The Classics of Flower Power.

Jimi Hendrix

As the ‘60s were dawning, rock and roll had come a long way from just being the kind of music that could get the kids moving. The first wave of rock with Chuck Berry and Elvis Presley had started to fade, and the new school of rockers were bringing a lot more stuff to the table. These weren’t just songs that were meant to be fun. These had the potential to change the world.

Across every one of these records, you can hear the band getting tighter and tighter, honing their craft until they hit upon something that no one had ever heard before. Though most of the ‘60s rock scene concerns itself with the British Invasion, the rest of the decade was all over the map, going from psychedelic sounds to the blues to the beginnings of punk and metal starting to rear their head.

The best examples of these classic records are the ones that tend to leave rock behind altogether, pulling from different influences until the music matches the noise that they have in their head. With the backdrop of the counterculture looming in the background, this was more than just another fun record for the summertime. The world was progressing by leaps and bounds, and it was about time that the rock scene started to follow suit.

10. Freak Out - Frank Zappa

In the wake of the psychedelic period, it was officially time for rock to start getting weird. The old 12 bar blues format wasn’t really going to be working for too much longer, and artists were starting to throw everything at the wall to see what they could work with in the future. And in the middle of it all was Frank Zappa, who became the weirdest man in rock and roll without the help of any hallucinogens.

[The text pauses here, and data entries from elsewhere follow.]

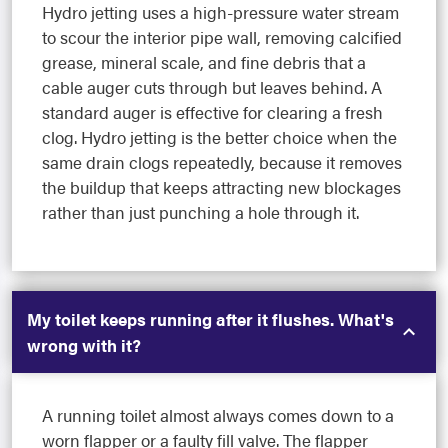
Hydro jetting uses a high-pressure water stream
to scour the interior pipe wall, removing calcified
grease, mineral scale, and fine debris that a
cable auger cuts through but leaves behind. A
standard auger is effective for clearing a fresh
clog. Hydro jetting is the better choice when the
same drain clogs repeatedly, because it removes
the buildup that keeps attracting new blockages
rather than just punching a hole through it.
My toilet keeps running after it flushes. What's
wrong with it?
A running toilet almost always comes down to a
worn flapper or a faulty fill valve. The flapper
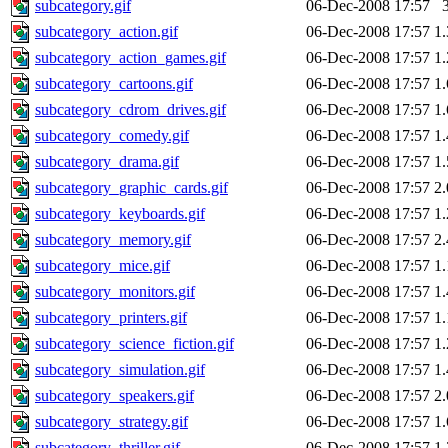
subcategory.gif
06-Dec-2008 17:57
subcategory_action.gif
06-Dec-2008 17:57
1
subcategory_action_games.gif
06-Dec-2008 17:57
1
subcategory_cartoons.gif
06-Dec-2008 17:57
1
subcategory_cdrom_drives.gif
06-Dec-2008 17:57
1
subcategory_comedy.gif
06-Dec-2008 17:57
1
subcategory_drama.gif
06-Dec-2008 17:57
1
subcategory_graphic_cards.gif
06-Dec-2008 17:57
2
subcategory_keyboards.gif
06-Dec-2008 17:57
1
subcategory_memory.gif
06-Dec-2008 17:57
2
subcategory_mice.gif
06-Dec-2008 17:57
1
subcategory_monitors.gif
06-Dec-2008 17:57
1
subcategory_printers.gif
06-Dec-2008 17:57
1
subcategory_science_fiction.gif
06-Dec-2008 17:57
1
subcategory_simulation.gif
06-Dec-2008 17:57
1
subcategory_speakers.gif
06-Dec-2008 17:57
2
subcategory_strategy.gif
06-Dec-2008 17:57
1
subcategory_thriller.gif
06-Dec-2008 17:57
1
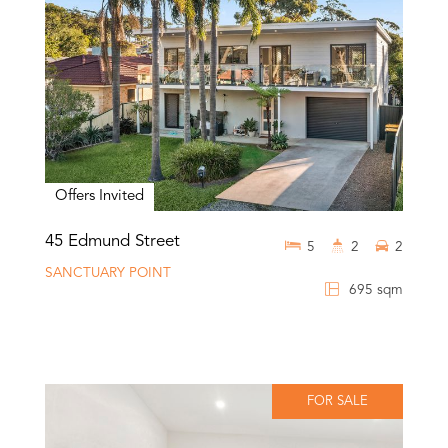
Offers Invited
45 Edmund Street
5
2
2
SANCTUARY POINT
695 sqm
FOR SALE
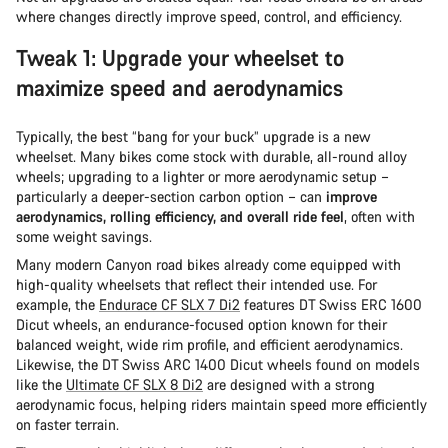
where changes directly improve speed, control, and efficiency.
Tweak 1: Upgrade your wheelset to
maximize speed and aerodynamics
Typically, the best “bang for your buck” upgrade is a new
wheelset. Many bikes come stock with durable, all-round alloy
wheels; upgrading to a lighter or more aerodynamic setup –
particularly a deeper-section carbon option – can
improve
aerodynamics, rolling efficiency, and overall ride feel
, often with
some weight savings.
Many modern Canyon road bikes already come equipped with
high-quality wheelsets that reflect their intended use. For
example, the
Endurace CF SLX 7 Di2
features DT Swiss ERC 1600
Dicut wheels, an endurance-focused option known for their
balanced weight, wide rim profile, and efficient aerodynamics.
Likewise, the DT Swiss ARC 1400 Dicut wheels found on models
like the
Ultimate CF SLX 8 Di2
are designed with a strong
aerodynamic focus, helping riders maintain speed more efficiently
on faster terrain.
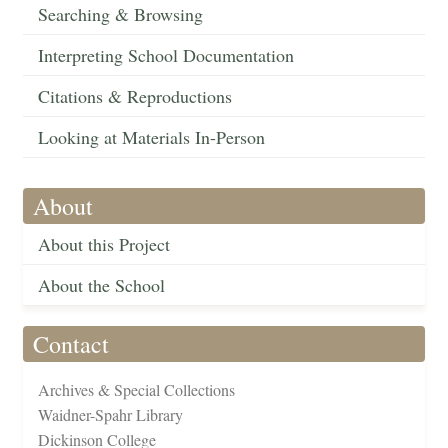
Searching & Browsing
Interpreting School Documentation
Citations & Reproductions
Looking at Materials In-Person
About
About this Project
About the School
Contact
Archives & Special Collections
Waidner-Spahr Library
Dickinson College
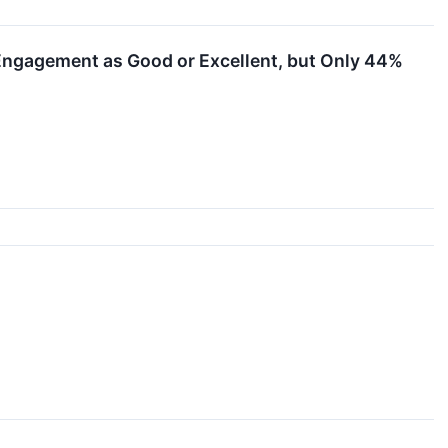
Engagement as Good or Excellent, but Only 44%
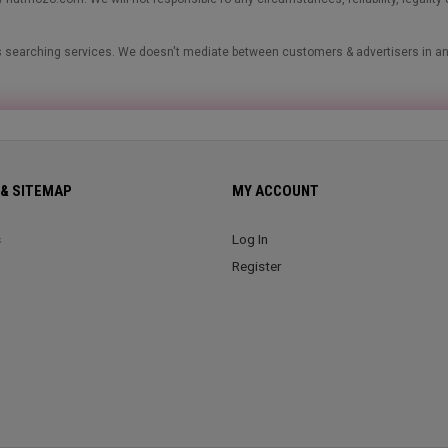
ads searching services. We doesn't mediate between customers & advertisers in a
& SITEMAP
MY ACCOUNT
s
Log In
Register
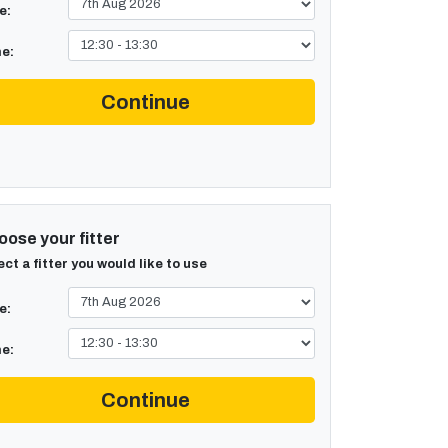
e:
e:
Continue
ose your fitter
ect a fitter you would like to use
e:
e:
Continue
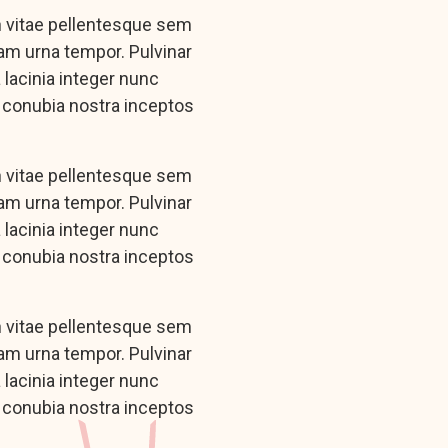
n vitae pellentesque sem
iam urna tempor. Pulvinar
lacinia integer nunc
r conubia nostra inceptos
n vitae pellentesque sem
iam urna tempor. Pulvinar
lacinia integer nunc
r conubia nostra inceptos
n vitae pellentesque sem
iam urna tempor. Pulvinar
lacinia integer nunc
r conubia nostra inceptos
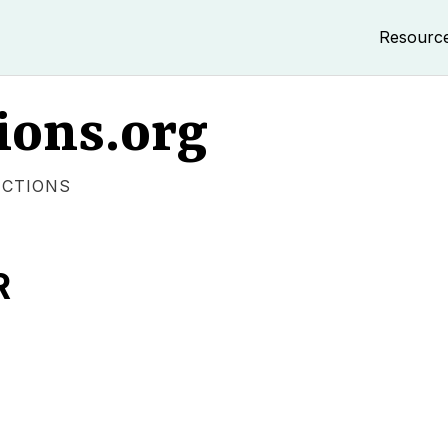
Resourc
ions.org
ECTIONS
R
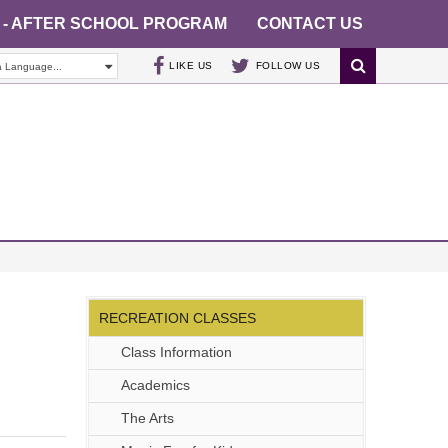
 - AFTER SCHOOL PROGRAM
CONTACT US
LIKE US
FOLLOW US
a Language...
RECREATION CLASSES
Class Information
Academics
The Arts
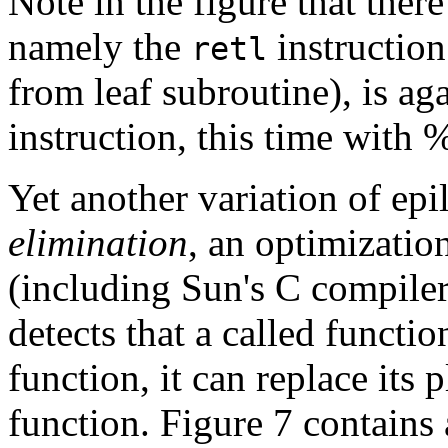
Note in the figure that ther
namely the
instructio
retl
from leaf subroutine), is ag
instruction, this time with 
Yet another variation of ep
elimination
, an optimizati
(including Sun's C compiler
detects that a called functio
function, it can replace its 
function. Figure 7 contains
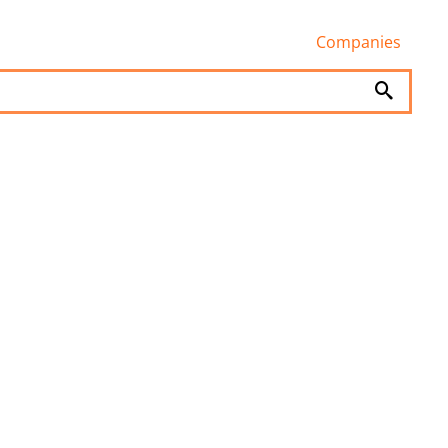
Companies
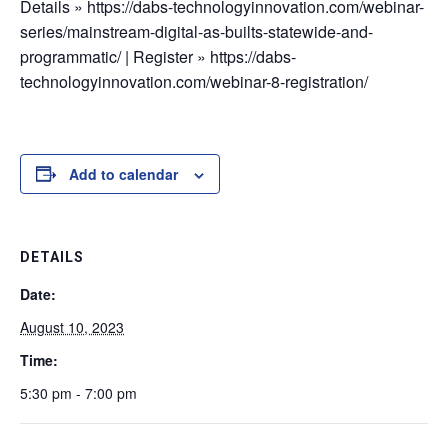
Details » https://dabs-technologyinnovation.com/webinar-
series/mainstream-digital-as-builts-statewide-and-
programmatic/ | Register » https://dabs-
technologyinnovation.com/webinar-8-registration/
Add to calendar
DETAILS
Date:
August 10, 2023
Time:
5:30 pm - 7:00 pm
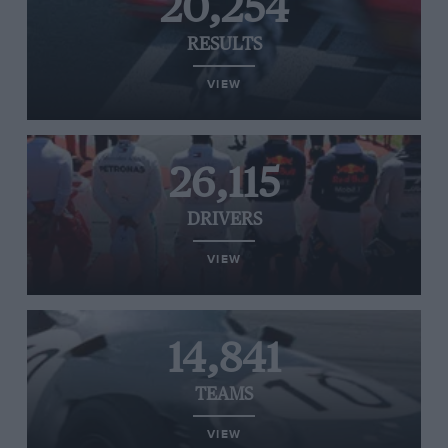
20,254
RESULTS
VIEW
26,115
DRIVERS
VIEW
14,841
TEAMS
VIEW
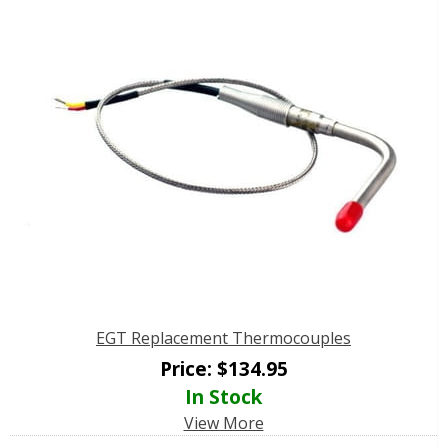
EGT Replacement Thermocouples
Price:
$
134.95
In Stock
View More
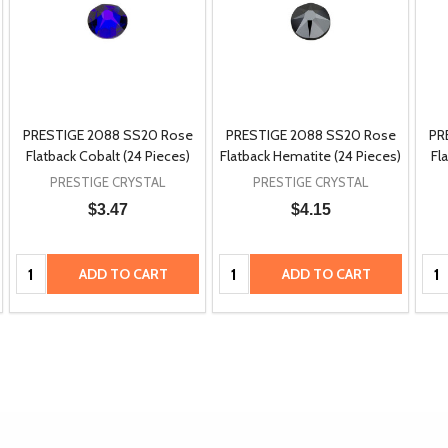
PRESTIGE 2088 SS20 Rose
PRESTIGE 2088 SS20 Rose
PR
Flatback Cobalt (24 Pieces)
Flatback Hematite (24 Pieces)
Fl
PRESTIGE CRYSTAL
PRESTIGE CRYSTAL
$3.47
$4.15
Quantity:
Quantity:
Qua
ADD TO CART
ADD TO CART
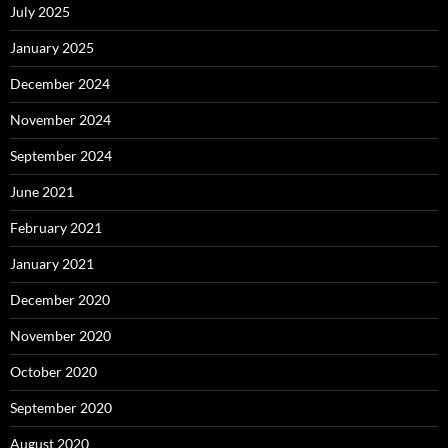
July 2025
January 2025
December 2024
November 2024
September 2024
June 2021
February 2021
January 2021
December 2020
November 2020
October 2020
September 2020
August 2020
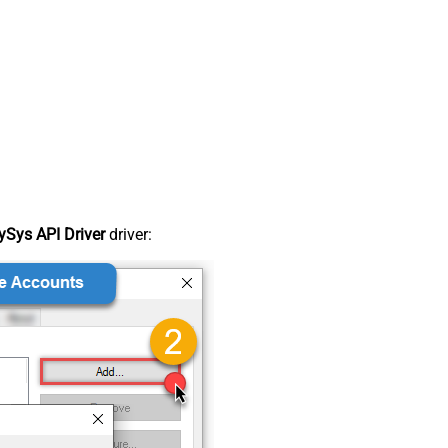
Sys API Driver
driver:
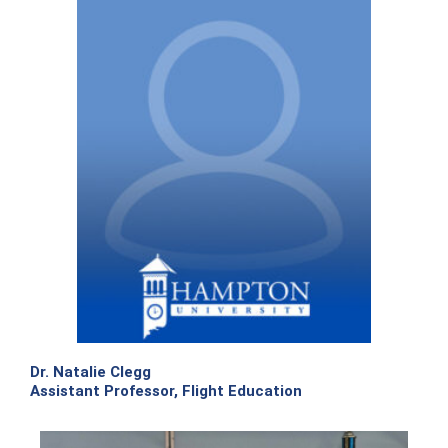
Dr. Natalie Clegg
Assistant Professor, Flight Education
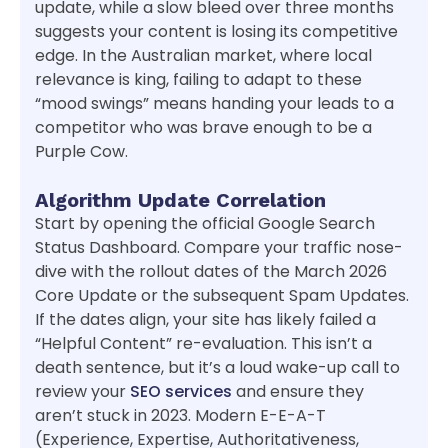
update, while a slow bleed over three months
suggests your content is losing its competitive
edge. In the Australian market, where local
relevance is king, failing to adapt to these
“mood swings” means handing your leads to a
competitor who was brave enough to be a
Purple Cow.
Algorithm Update Correlation
Start by opening the official Google Search
Status Dashboard. Compare your traffic nose-
dive with the rollout dates of the March 2026
Core Update or the subsequent Spam Updates.
If the dates align, your site has likely failed a
“Helpful Content” re-evaluation. This isn’t a
death sentence, but it’s a loud wake-up call to
review your
SEO services
and ensure they
aren’t stuck in 2023. Modern E-E-A-T
(Experience, Expertise, Authoritativeness,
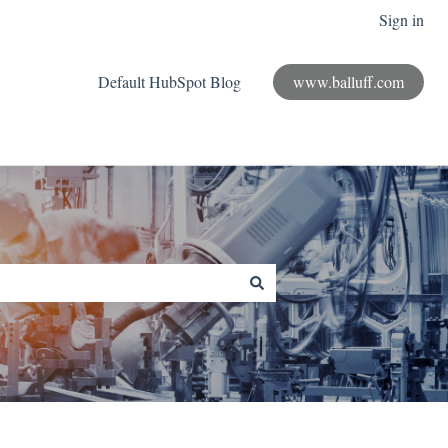
Sign in
Default HubSpot Blog
www.balluff.com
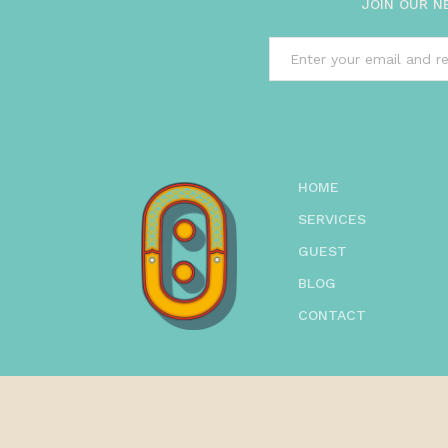
JOIN OUR N
HOME
SERVICES
GUEST
BLOG
CONTACT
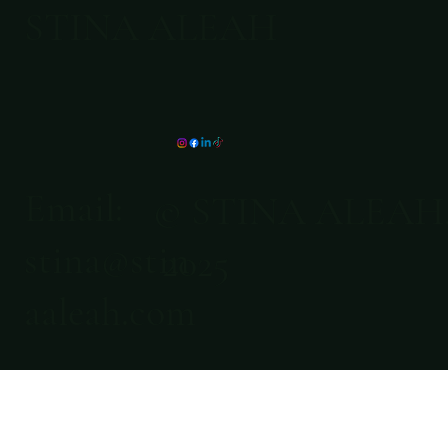
STINA ALEAH
Email:
© STINA ALEAH
stina@stin
2025
aaleah.com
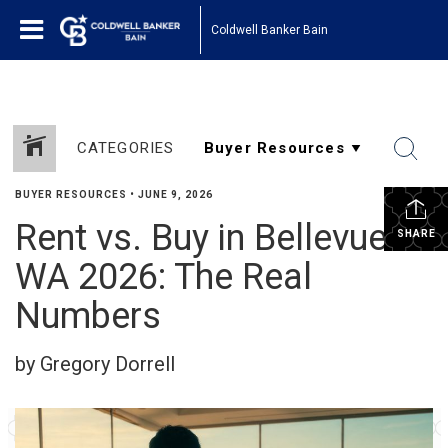
Coldwell Banker Bain
CATEGORIES
BUYER RESOURCES
•
JUNE 9, 2026
Rent vs. Buy in Bellevue
SHARE
WA 2026: The Real
Numbers
by Gregory Dorrell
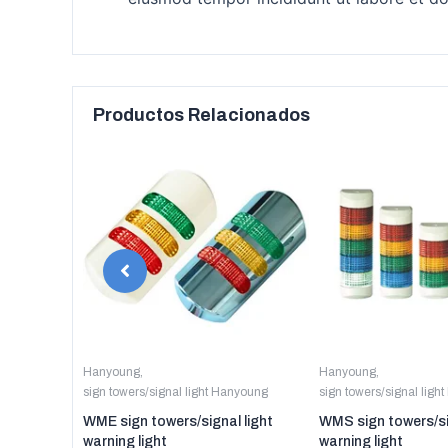
Productos Relacionados
anyoung
Hanyoung
,
Hanyoung
,
sign towers/signal light Hanyoung
sign towers/signal ligh
er digital
WME sign towers/signal light
WMS sign towers/si
warning light
warning light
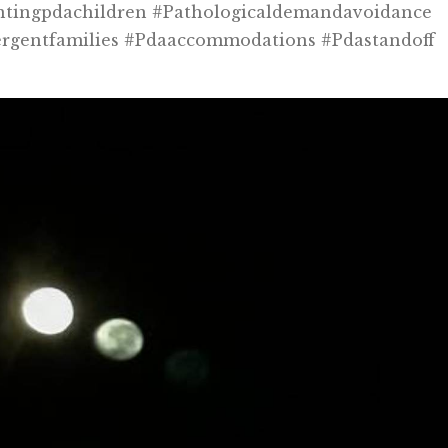
ntingpdachildren #pathologicaldemandavoidance
ergentfamilies #pdaaccommodations #pdastandoff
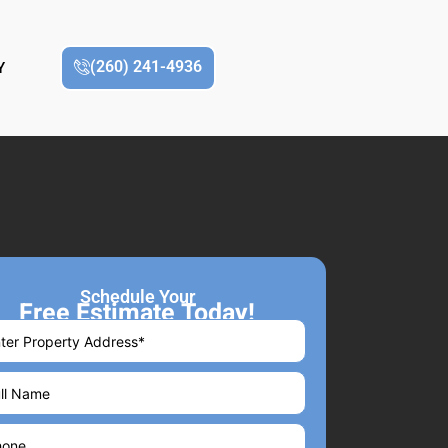
(260) 241-4936
Y
Schedule Your
Free Estimate Today!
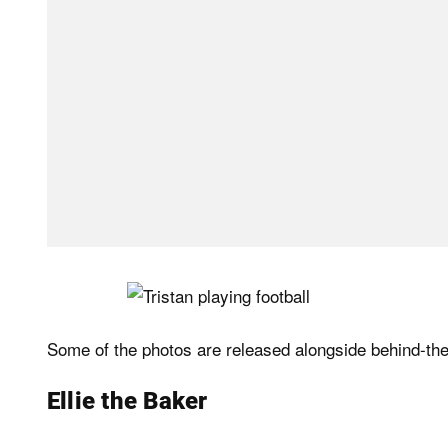
Some of the photos are released alongside behind-the
Ellie the Baker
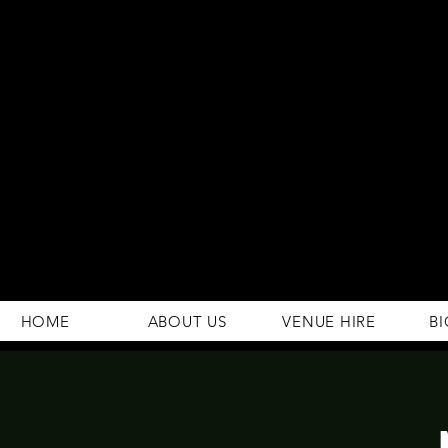
294 Gravelly Lane
Erdington Birmingham
B23 5SB
0121 382 4284
rosey.macsb23@gmail.com
HOME
ABOUT US
VENUE HIRE
BI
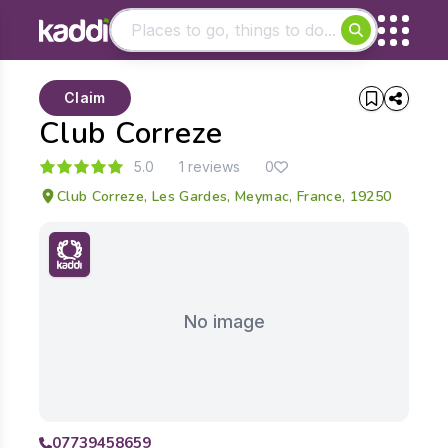
Matching results
Claim
Other searches
Club Correze
- See all results
5.0
1 reviews
0
Club Correze, Les Gardes, Meymac, France, 19250
No image
07739458659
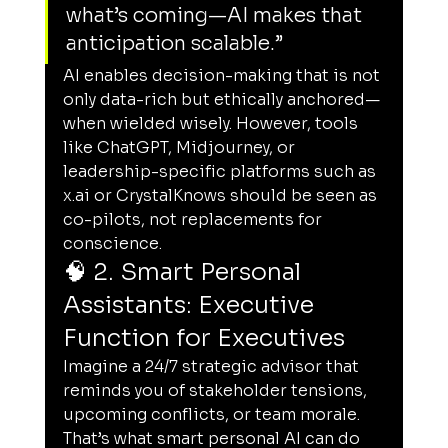
what’s coming—AI makes that 
anticipation scalable.”
AI enables decision-making that is not 
only data-rich but ethically anchored—
when wielded wisely. However, tools 
like ChatGPT, Midjourney, or 
leadership-specific platforms such as 
x.ai
 or CrystalKnows should be seen as 
co-pilots, not replacements for 
conscience.
🧠 2. Smart Personal 
Assistants: Executive 
Function for Executives
Imagine a 24/7 strategic advisor that 
reminds you of stakeholder tensions, 
upcoming conflicts, or team morale. 
That’s what smart personal AI can do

Because when you go through the album Freak Out, there are points where you start to question whether or not you’re actually listening to a rock album. Structured as a double album experience, the tone of these songs feel weird for weird’s sake, from songs that feel like they’re being played as a joke to random jams that stretch well beyond 10 minutes. On paper, this thing should fall apart, but the music is enough to really keep you invested, with each of the jams leading your ear in that much more every time you listen to it.

This was only the beginning of Zappa’s streak of strangeness, going down the rabbit hole of rock opera, jazz rock, and even some blues thrown into the mix, each of them becoming more and more interesting later down the line. If anything, that’s just a testament to what we were working with back then. Since something like this could get on the charts, there were no rules anymore.